The Stiles’ next-door neighbors reported seeing a big black dog near Lillian Stiles around 3:40 p.m. Saturday as they returned from Cameron.

“Oh, they’ve got a new dog,” Lauren Shumaker said she told her husband, Don. The couple said they had never seen a pack of dogs along the road.

Jimmy Hinistroza, pastor at San Gabriel Evangelistic Christian Church, lives immediately north of Hernandez’s house and said he saw two of the six dogs at the church’s property line early Saturday afternoon. He shooed a black Rottweiler away, he said, but the other one — a pit bull — “kept staring at me.”

“I’ve seen those two dogs many a time,” Hinistroza said. “I’d never seen the pack. I never knew this man had other pit bulls. If I’d have known, I would have talked to him because I know what pit bulls can do.”

Children routinely hike several acres of turf behind the church on Sunday afternoons, he said, but he temporarily barred anyone from going outside Sunday because the shot dog had yet to be found; the dog’s body turned up in the Stiles’ back yard.

“It could have been worse if all those children were out there,” Hinistroza said.

Hinistroza dedicated his Sunday sermon to Lillian Stiles, whom he described as a fixture on her rider mower, tending a lawn and garden that “looks like a little paradise,” Hinistroza said. “We all loved her.”


To: Kerry Spears [District attorney for Milam County]

This is an outrage. According to the reports that I have heard, the dogs were kept behind a fence that was just over 3 feet tall, they attacked in a coordinated pack (as if they were used to hunting together) and they killed a woman in her own front yard. They also attacked a would-be rescuer.

…and there isn’t anything to charge the dog owner with? Manslaughter? Criminal negligance? Anything? The fence was of insuffcient height to keep the animals contained, they had been trained to attack in a pack (or had been foraging enough to have learned the behavior) and they have a registered owner. I don’t know what else is needed to charge the man with SOMETHING.
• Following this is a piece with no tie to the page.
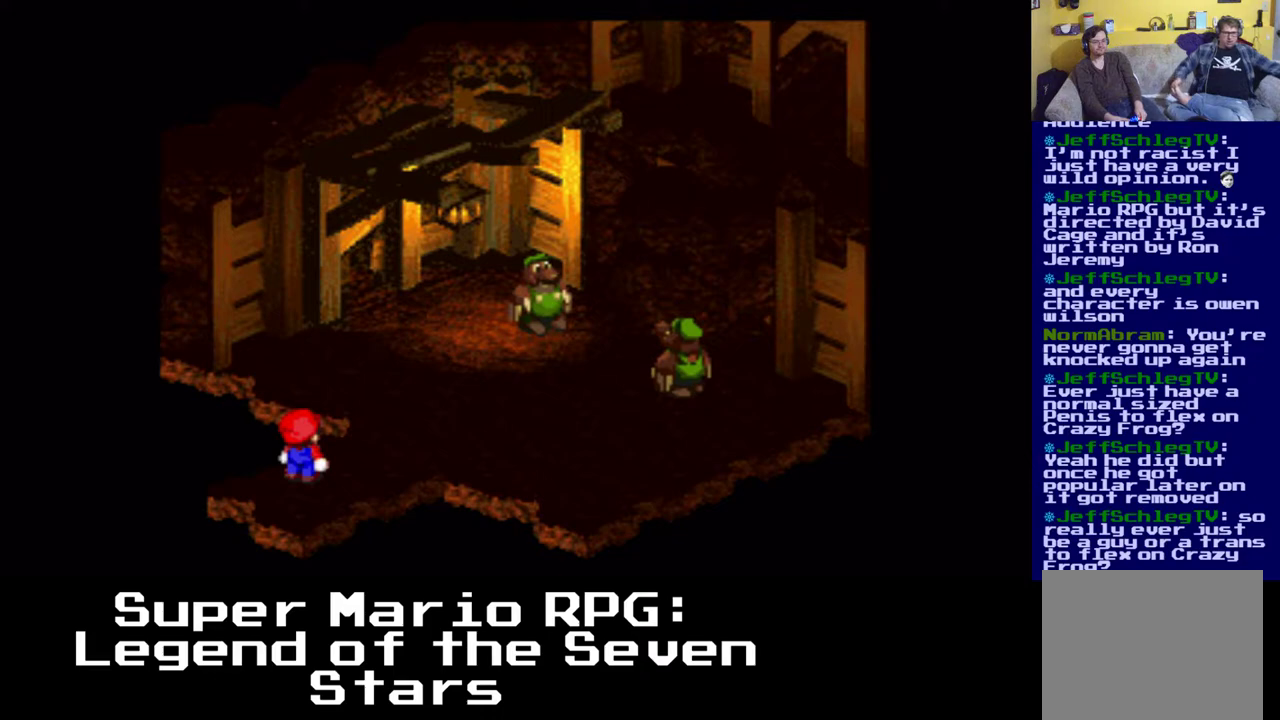
Gameplay with a controller (Xbox layout); each line is a JSON object with the inputs held at the frame after it. "events" lists button and stick changes between this image and that frame as [ms after this image, input, new state], when the widget could be followed in between. Not read: left_stick right_stick.
{"buttons": ["DPAD_UP", "DPAD_RIGHT"], "events": []}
I for one am sick and tired of this mantra that we “don’t have a law to cover this” (as if dog attacks are something new to the 21st century) You are tasked with upholding the law and seeing that justice is done in your county. This woman’s death will be on your heads as much as the dog owners if nothing is done about it now.


Additional –

If you also feel the urge to send a comment to the District attorney in Milam county, you’ll have to send it by fax or snail mail. Only the Sherriff’s office has a working e-mail address. Even the commissioners court is without internet service, apparently. Talk about not being in the 21st century.